7. Kontrollwechsel und Abwehrmassnahmen

7.1 Angebotspflicht

Gemäss Art. 32 Abs. 1 des Bundesgesetzes über den Börsen- und Effektenhandel (BEHG) besteht die Pflicht zur Unterbreitung eines öffentlichen Kaufangebots, wenn jemand direkt oder indirekt den Grenzwert von 331/3% der Stimmrechte überschreitet. Die Statuten der Gesellschaft beinhalten weder eine Opting-out- noch eine Opting-up-Klausel. In Art. 29 BEHG wird der Verwaltungsrat verpflichtet, im Falle eines öffentlichen Übernahmeangebots den Aktionären die zur Beurteilung des Angebots notwendigen Informationen zur Verfügung zu stellen. Weiter dürfen durch den Verwaltungsrat keine Geschäfte beschlossen werden, mit denen der Bestand der Aktiven oder Passiven der Gesellschaft in bedeutender Weise verändert würde. Beschlüsse der Generalversammlung unterliegen nicht dieser Beschränkung. Die Artikel des BEHG finden sich unter www.admin.ch.

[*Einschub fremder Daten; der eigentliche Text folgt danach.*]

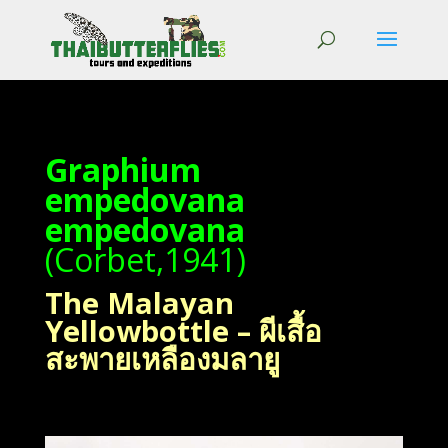
Graphium
empedovana
empedovana
(Corbet,1941)
The Malayan
Yellowbottle – ผีเสื้อ
สะพายเหลืองมลายู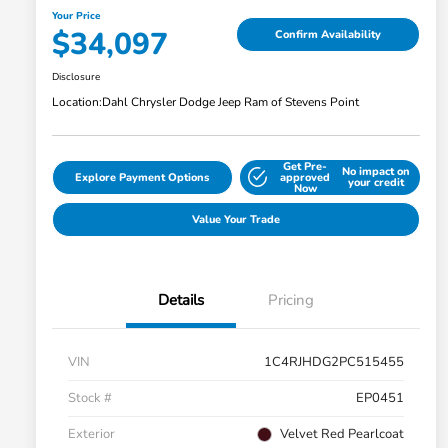
Your Price
$34,097
Confirm Availability
Disclosure
Location:
Dahl Chrysler Dodge Jeep Ram of Stevens Point
Get Pre-
No impact on
Explore Payment Options
approved
your credit
Now
Value Your Trade
Details
Pricing
VIN
1C4RJHDG2PC515455
Stock #
EP0451
Exterior
Velvet Red Pearlcoat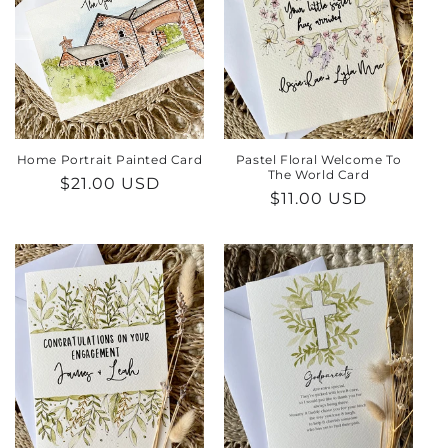
Home Portrait Painted Card
Pastel Floral Welcome To
The World Card
Regular
$21.00 USD
Regular
$11.00 USD
price
price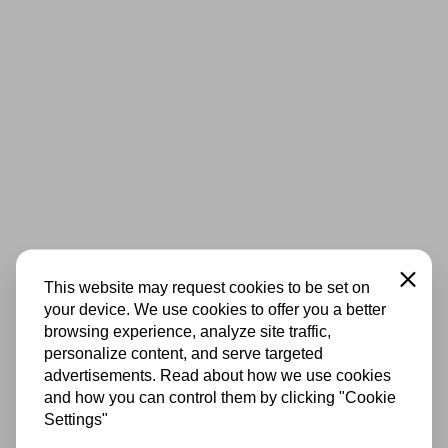
Close
This website may request cookies to be set on
your device. We use cookies to offer you a better
browsing experience, analyze site traffic,
personalize content, and serve targeted
advertisements. Read about how we use cookies
and how you can control them by clicking "Cookie
Settings"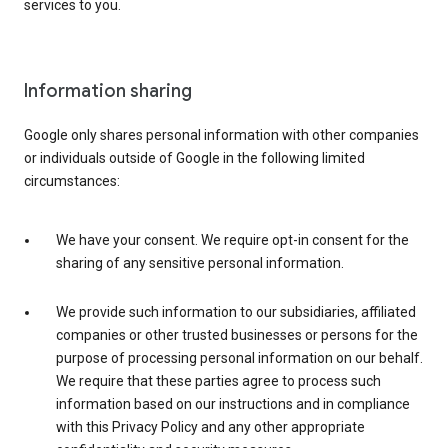
services to you.
Information sharing
Google only shares personal information with other companies
or individuals outside of Google in the following limited
circumstances:
We have your consent. We require opt-in consent for the
sharing of any sensitive personal information.
We provide such information to our subsidiaries, affiliated
companies or other trusted businesses or persons for the
purpose of processing personal information on our behalf.
We require that these parties agree to process such
information based on our instructions and in compliance
with this Privacy Policy and any other appropriate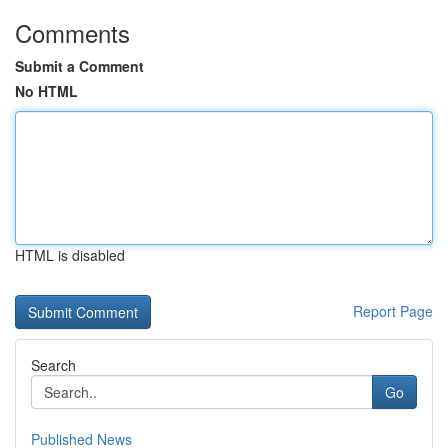
Comments
Submit a Comment
No HTML
HTML is disabled
Report Page
Search
Go
Published News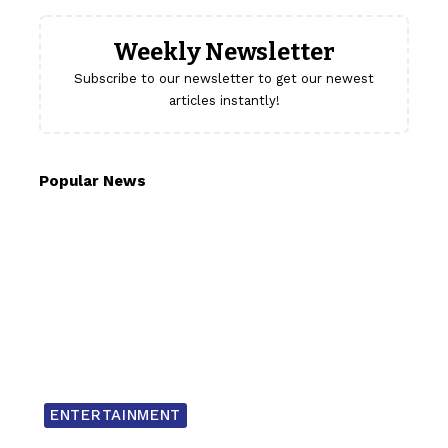
Weekly Newsletter
Subscribe to our newsletter to get our newest
articles instantly!
Popular News
ENTERTAINMENT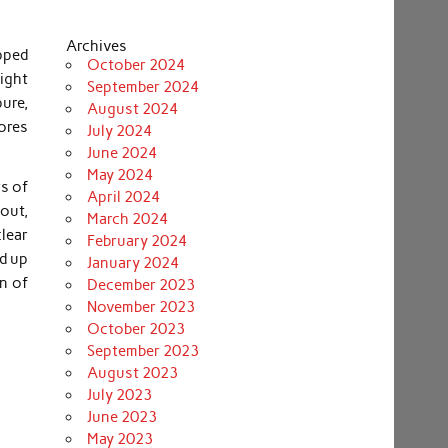
Archives
ipped
October 2024
ight
September 2024
pure,
August 2024
pores
July 2024
June 2024
May 2024
rs of
April 2024
out,
March 2024
clear
February 2024
ed up
January 2024
n of
December 2023
November 2023
October 2023
September 2023
August 2023
July 2023
June 2023
May 2023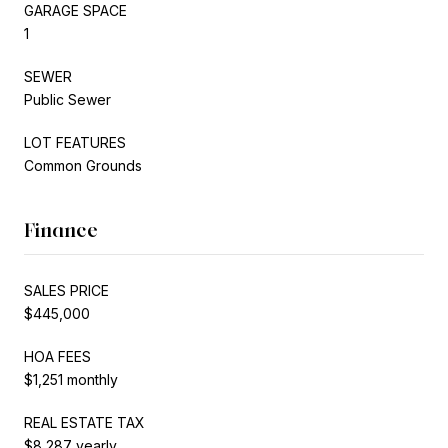
GARAGE SPACE
1
SEWER
Public Sewer
LOT FEATURES
Common Grounds
Finance
SALES PRICE
$445,000
HOA FEES
$1,251 monthly
REAL ESTATE TAX
$8,287 yearly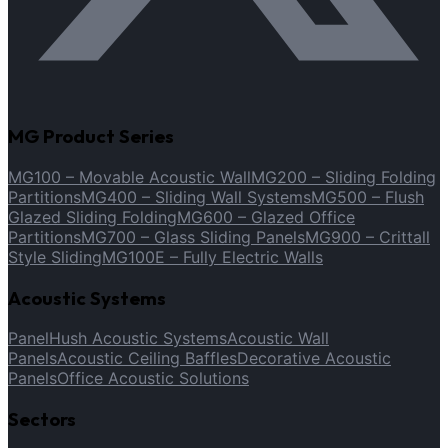
MG Product Series
MG100 – Movable Acoustic Wall
MG200 – Sliding Folding
Partitions
MG400 – Sliding Wall Systems
MG500 – Flush
Glazed Sliding Folding
MG600 – Glazed Office
Partitions
MG700 – Glass Sliding Panels
MG900 – Crittall
Style Sliding
MG100E – Fully Electric Walls
Acoustic Systems
PanelHush Acoustic Systems
Acoustic Wall
Panels
Acoustic Ceiling Baffles
Decorative Acoustic
Panels
Office Acoustic Solutions
Sectors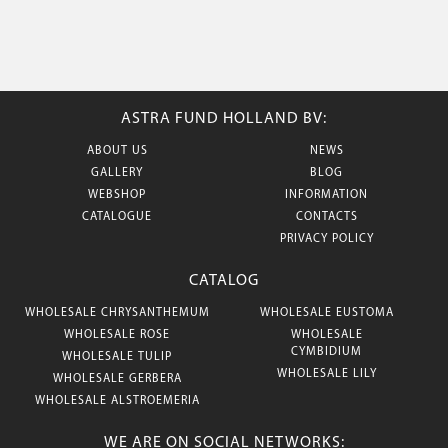
ASTRA FUND HOLLAND BV:
ABOUT US
NEWS
GALLERY
BLOG
WEBSHOP
INFORMATION
CATALOGUE
CONTACTS
PRIVACY POLICY
CATALOG
WHOLESALE CHRYSANTHEMUM
WHOLESALE EUSTOMA
WHOLESALE ROSE
WHOLESALE
CYMBIDIUM
WHOLESALE TULIP
WHOLESALE LILY
WHOLESALE GERBERA
WHOLESALE ALSTROEMERIA
WE ARE ON SOCIAL NETWORKS: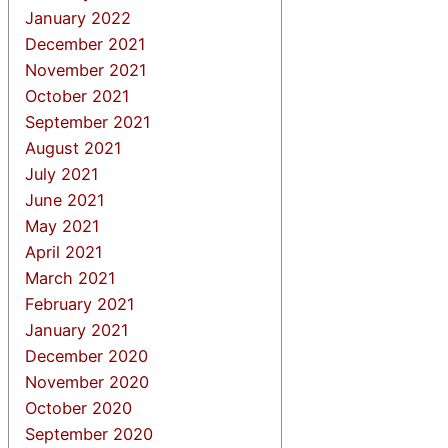
January 2022
December 2021
November 2021
October 2021
September 2021
August 2021
July 2021
June 2021
May 2021
April 2021
March 2021
February 2021
January 2021
December 2020
November 2020
October 2020
September 2020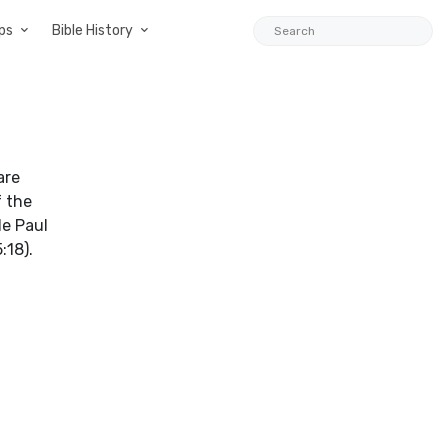
ps
Bible History
are
f the
le Paul
:18).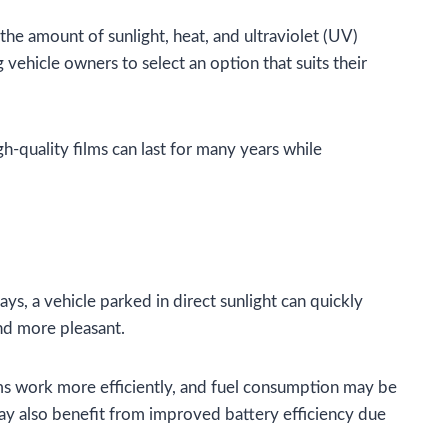
the amount of sunlight, heat, and ultraviolet (UV)
g vehicle owners to select an option that suits their
gh-quality films can last for many years while
ys, a vehicle parked in direct sunlight can quickly
nd more pleasant.
tems work more efficiently, and fuel consumption may be
ay also benefit from improved battery efficiency due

Im Vorfeld der geplanten Kapitalerhöhung unterstützte der Züblin Verwaltungsrat das Gesuch der Hauptaktionärin Lamesa Holding SA, Panama (33.02%), an die Schweizerische Übernahmekommission (UEK) zur Erlangung einer Ausnahmebewilligung von der Pflicht zur Unterbreitung eines öffentlichen Kaufangebotes. Dies für den Fall, dass die geplanten finanziellen Restrukturierungsmassnahmen dazu führen sollten, dass Lamesa die gesetzliche Grenze von 33 1/3 % für ein öffentliches Kaufangebot überschreiten würde. Am 15. Juni 2016 wurde die Bewilligung erteilt und bildete die Grundlage für die Gutheissung der Kapitalerhöhung in Höhe von CHF 71.7 Mio. durch die Aktionäre anlässlich der ordentlichem Gemeralversammlung vom 30. Juni 2015.

7.2 Kontrollwechselklauseln

Es besteht mit keinem Mitglied des Verwaltungsrats und der Gruppenleitung eine Kontrollwechselvereinbarung.